Re: [PATCH] x86: create array based interface to change page attribute

From: Thomas Hellström
Date: Mon Apr 07 2008 - 15:52:57 EST


Jesse Barnes wrote:
On Wednesday, April 02, 2008 10:57 am Thomas Hellström wrote:
Arjan van de Ven wrote:
Thomas Hellström wrote:
to fix the long standing uc/wc aliasing issue, provided we
I'm not opposed to a real fix. I am opposed to a bad hack.
Great. So a real clean fix involves setting all "default" kernel
mappings either to WC (which will require PAT) or
Unmapped, for a pool of pages used in the graphics tables.

To reduce the number of attribute changes for mappings that are
frequently switched, and also to reduce the number of clflushes, and to
avoid waiting for upcoming wc versions of set_memory_xx, I have a strong
preference for unmapping the pages.

Hopefully the WC stuff will be upstream right after 2.6.25 comes out. Any reason why we shouldn't keep the pages mapped in the kernel as WC assuming the interface is there?
If the pages are unmapped, we can get reasonable speed doing unbind-read-bind operations, kernel accesses to the memory will need to use an iomap_atomic_prot_pfn() type of operation.
No IPI global tlb flushes needed for kernel mapping changes during unbind-read-bind and no cache flushes needed either if we write-protect the user-space mappings properly, or very limited cache flushes if we keep dirty-written-while-cached flags for each page.

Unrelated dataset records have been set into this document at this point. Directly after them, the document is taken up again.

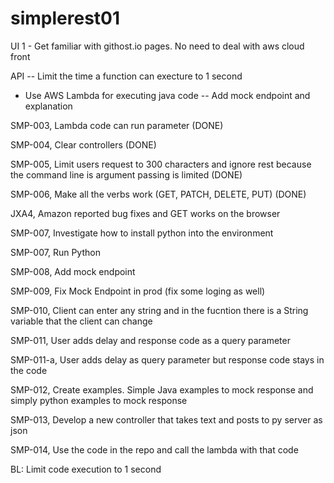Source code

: # simplerest01
UI
1 - Get familiar with githost.io pages. No need to deal with aws cloud front

API
-- Limit the time a function can execture to 1 second
- Use AWS Lambda for executing java code
-- Add mock endpoint and explanation

SMP-003, Lambda code can run parameter (DONE)

SMP-004, Clear controllers (DONE)

SMP-005, Limit users request to 300 characters and ignore rest because the command line is argument passing is limited (DONE)

SMP-006, Make all the verbs work (GET, PATCH, DELETE, PUT) (DONE)

JXA4, Amazon reported bug fixes and GET works on the browser 

SMP-007, Investigate how to install python into the environment

SMP-007, Run Python

SMP-008, Add mock endpoint

SMP-009, Fix Mock Endpoint in prod (fix some loging as well)

SMP-010, Client can enter any string and in the fucntion there is a String variable that the client can change

SMP-011, User adds delay and response code as a query parameter

SMP-011-a, User adds delay as query parameter but response code stays in the code

SMP-012, Create examples. Simple Java examples to mock response and simply python examples to mock response

SMP-013, Develop a new controller that takes text and posts to py server as json

SMP-014, Use the code in the repo and call the lambda with that code

BL: Limit code execution to 1 second





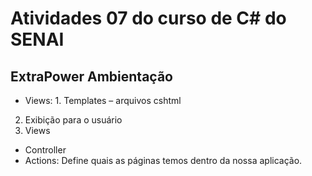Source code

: # Atividades 07 do curso de C# do SENAI
## ExtraPower Ambientação
- Views: 1. Templates – arquivos cshtml
2. Exibição para o usuário
3. Views

- Controller
- Actions: Define quais as páginas temos dentro da nossa aplicação.
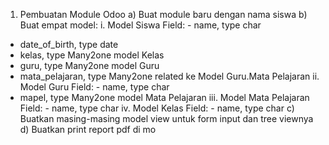 1. Pembuatan Module Odoo
a) Buat module baru dengan nama siswa
b) Buat empat model:
i. Model Siswa
Field: - name, type char
- date_of_birth, type date
- kelas, type Many2one model Kelas
- guru, type Many2one model Guru
- mata_pelajaran, type Many2one related ke Model Guru.Mata Pelajaran
ii. Model Guru
Field: - name, type char
- mapel, type Many2one model Mata Pelajaran
iii. Model Mata Pelajaran
Field: - name, type char
iv. Model Kelas
Field: - name, type char
c) Buatkan masing-masing model view untuk form input dan tree viewnya
d) Buatkan print report pdf di mo
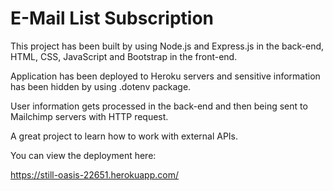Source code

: # E-Mail List Subscription

This project has been built by using Node.js and Express.js in the back-end, 
HTML, CSS, JavaScript and Bootstrap in the front-end. 

Application has been deployed to Heroku servers and sensitive information has been 
hidden by using .dotenv package.

User information gets processed in the back-end and then being sent to Mailchimp
servers with HTTP request. 

A great project to learn how to work with external APIs.

You can view the deployment here:

https://still-oasis-22651.herokuapp.com/
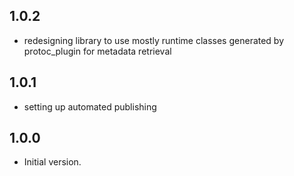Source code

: ## 1.0.2

- redesigning library to use mostly runtime classes generated by protoc_plugin for metadata retrieval

## 1.0.1

- setting up automated publishing

## 1.0.0

- Initial version.
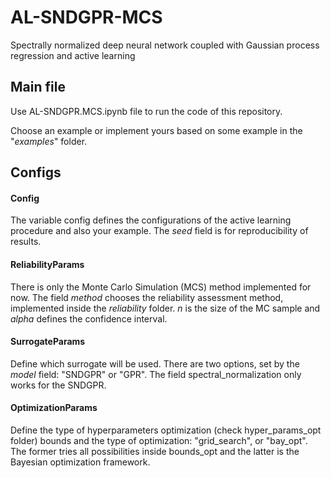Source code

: # AL-SNDGPR-MCS
Spectrally normalized deep neural network coupled with Gaussian process regression and active learning

## Main file
Use AL-SNDGPR.MCS.ipynb file to run the code of this repository.

Choose an example or implement yours based on some example in the "_examples_" folder.

## Configs

#### Config
The variable config defines the configurations of the active learning procedure and also your example. The _seed_ field is for reproducibility of results.

#### ReliabilityParams
There is only the Monte Carlo Simulation (MCS) method implemented for now. The field _method_ chooses the reliability assessment method, implemented inside the _reliability_ folder.
_n_ is the size of the MC sample and _alpha_ defines the confidence interval.

#### SurrogateParams
Define which surrogate will be used. There are two options, set by the _model_ field: "SNDGPR" or "GPR". The field spectral_normalization only works for the SNDGPR.

#### OptimizationParams
Define the type of hyperparameters optimization (check hyper_params_opt folder) bounds and the type of optimization: "grid_search", or "bay_opt". The former tries all possibilities inside bounds_opt and the latter is the Bayesian optimization framework.
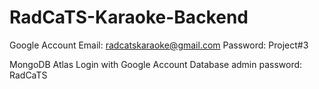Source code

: # RadCaTS-Karaoke-Backend

Google Account
Email: radcatskaraoke@gmail.com
Password: Project#3

MongoDB Atlas
Login with Google Account
Database admin password: RadCaTS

If the pages are wc-d we'll need two extra IPI global tlb flushes and a buffer-size cache flush every time we do unbind-read-bind, but OTOH we don't need the iomap_atomic_prot_pfn() to access single pages from the kernel.

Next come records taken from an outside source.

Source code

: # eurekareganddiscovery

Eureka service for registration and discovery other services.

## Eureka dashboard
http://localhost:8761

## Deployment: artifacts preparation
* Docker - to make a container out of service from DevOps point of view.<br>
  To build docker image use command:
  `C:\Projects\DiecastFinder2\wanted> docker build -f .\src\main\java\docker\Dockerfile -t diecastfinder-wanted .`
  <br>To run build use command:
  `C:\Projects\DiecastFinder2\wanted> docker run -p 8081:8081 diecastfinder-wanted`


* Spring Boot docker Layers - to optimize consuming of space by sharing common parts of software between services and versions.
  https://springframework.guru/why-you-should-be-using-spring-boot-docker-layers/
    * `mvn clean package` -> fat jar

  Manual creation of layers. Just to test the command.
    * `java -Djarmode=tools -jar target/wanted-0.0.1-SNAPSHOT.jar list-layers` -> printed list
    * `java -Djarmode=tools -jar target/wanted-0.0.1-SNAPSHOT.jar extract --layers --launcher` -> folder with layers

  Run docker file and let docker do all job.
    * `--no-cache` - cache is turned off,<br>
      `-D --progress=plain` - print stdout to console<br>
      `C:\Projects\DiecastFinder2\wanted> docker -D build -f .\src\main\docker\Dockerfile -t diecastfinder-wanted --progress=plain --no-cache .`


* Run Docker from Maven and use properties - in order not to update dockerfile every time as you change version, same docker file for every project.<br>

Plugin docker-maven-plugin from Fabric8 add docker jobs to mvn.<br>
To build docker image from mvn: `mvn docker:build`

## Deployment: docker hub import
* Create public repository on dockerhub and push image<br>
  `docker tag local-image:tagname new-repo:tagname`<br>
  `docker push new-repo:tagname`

iomap_atomic_prot_pfn() should be really fast. It requires a single-page-single-processor tlb flush per map-unmap operation. For long-term and larger buffer maps we'll either use ioremap() or vmap() depending on memory type.
And we really should be keeping pools of pages around with the right type--we don't want to change attributes any more than absolutely necessary (the ia64 uncached allocator does this right already, and in the DRM we actually keep the mappings around right now afaict). We can allocate & free large chunks at a time to deal with memory pressure one way or another...

Agreed.
3) Have code in x86/pageattr.c decide which "default" mappings are
present on the given pages and set them all as non-present.
In fact, there is already such a function in pageattr.c:

kernel_map_pages(struct page *pages, int numpages, bool enable);

But it's for debugging purposes only, could we use and export a variant
of this?

I guess I need a hint as to what's considered allowable here, to avoid
spending a lot of time on something that will in the end get rejected
anyway.

I think we do want an interface like this, even if only for graphics memory (though I suspect some other device might like it as well). We'll also want to do it at runtime periodically to allocate new hunks of memory for graphics use, so a boot-time only thing won't work.

Also, to make the API readable, we'd probably want to split the function into kernel_map_pages(..., enum memory_type type) and kernel_unmap_pages(...) (though like I said I think we really should be mapping them WC not umapping them altogether, since we do want to hit the ring buffer from the kernel with the WC type for example).
I think ring-buffers are using ioremap() or vmap() already today. We can use these to get WC-type access also in the future. The only time we use the linear kernel mapping today is for single page access while patching up command buffers.

So it's really a tradeoff between slightly faster single-page access and really fast unbind-read-bind operations. That's really why I'm suggesting unmapped pages.

Question is, will kernel_map_pages catch all the various kernel mappings (regular identity map, large page text map,e tc.), perform the proper flushing, and generally make sure we don't machine check on all platforms?

Probably not yet. OTOH, it seems like x86 is the only platform today that tries to do something about the AGP page aliasing.